##### SELECTION #####

It's challenging for us to run the entire RULER and LongBench suites, which is what has prevented us from trying these until now. We will attempt to do so, and will see if we can report back here within the remaining time, at least for selected subtasks if we cannot manage the entire run. One potential issue is that sometimes the optimal manner of prompting can vary between transformers and recurrent models, and this may not be reflected in the tasks. It may indeed show significantly lower performance than Transformers, and we feel that this is important to report in the paper if it does turn out that way.
Regarding transference of the recipe to other attention variants, we think that this presents a valuable opportunity for researchers to be able to try out other attention mechanisms at scale without the extreme costs associated with pretraining, even if it is not a perfect substitute for full pretraining.
We are actively exploring hybrid architectures, with the goal being to retain the full context length usage of a transformer, and by extension its abilities on these difficult tasks, while reducing inference costs. As for whether or not the performance gap is inherent to the recurrent architecture, there seems to be some lack of certainty in either direction. We have seen evidence that recurrent models can excel at many tasks, but whether or not they can learn all of these behaviors rapidly via distillation may still be an open question. Hopefully further research can reveal the answer in future papers.
Given the promise to provide more results in a future revision, I am increasing my score to 7.
Actually can you also report the results of GSM8K/HumanEval/etc.. for the softpick model when you have a chance for the camera ready version? It would be an interesting experimental standard for designing new softmax attention mechanism if the results are really good
That's a good idea. Right now our code for evals on softpick is pretty limited and slow due to lack of HF and therefore multi-GPU support - but if we can get the full model code from them we should be able to run these.

#####

SET OF TASKS →
a) In the review thread, what score does the reviewer raise to after the promise of more results?
b) Pick up the review thread on recurrent models and softpick attention, and continue it from the point where it stops.
The rows come from a source unrelated to the review thread.

##### DATASET ROWS #####

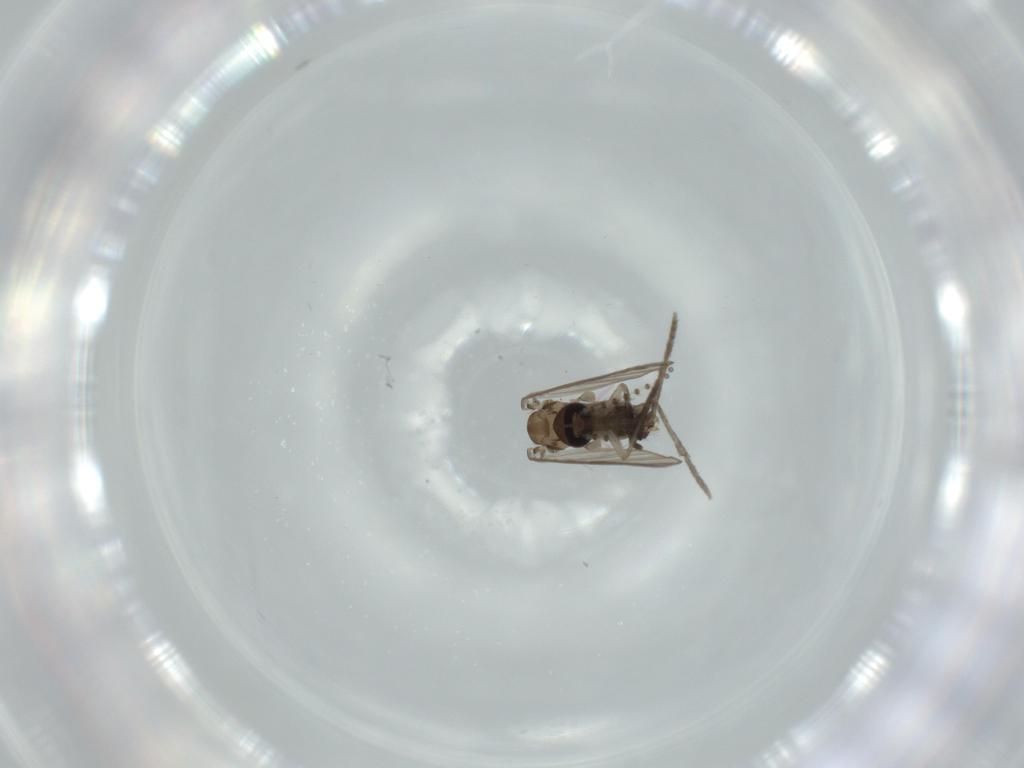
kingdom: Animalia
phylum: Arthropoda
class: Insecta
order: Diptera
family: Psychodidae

#####
##### DATASET ROWS #####

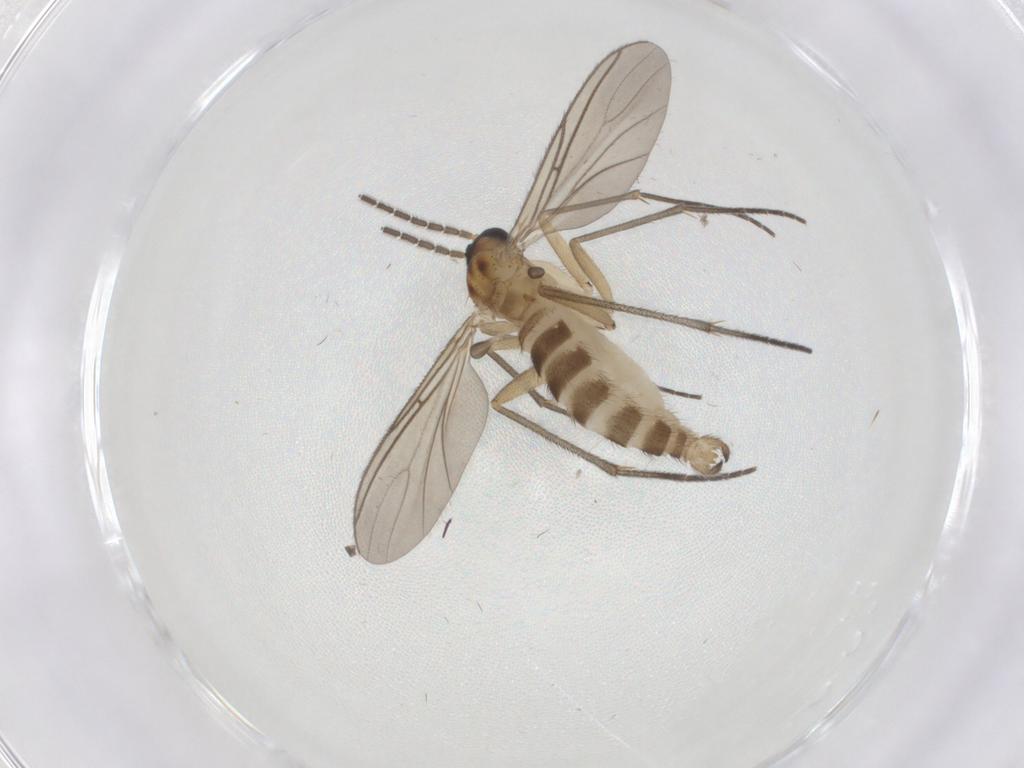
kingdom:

#####

RESPONSES BY TASK →
a) 7

b)
Also, we just got some new unexpected feedback that apparently the converted softpick model we made does a sort of an end run around the goals of the softpick project. Softpick was attempting to remove attention sinks as a behavior, partly to make quantization work better. But apparently, in the converted model, when the attention scores are visualized the attention sinks were only slightly diminished (scores no longer sum to 1.0) but did still exist.
It's very interesting that it was able to perform so well after conversion (unless we end up seeing lower gsm8k/humaneval results), because the calculation is quite different from normal attention. They also now trained a larger 1.8B model (their original was only 340M) and found that this 1.8B did not perform well on benchmarks, whereas we can see that the conversion did! So the conversion to softpick contains several fairly unexpected results. Maybe some new kind of initial step to cut out or discourage the attention sinks would make it possible to see how conversion, and softpick itself, proceeds in that case. That would be getting quite far beyond the scope of the RADLADS paper, which is really just about the conversion process and linear models, but we're intrigued to see how conversion through distillation could open up some new territory for researchers.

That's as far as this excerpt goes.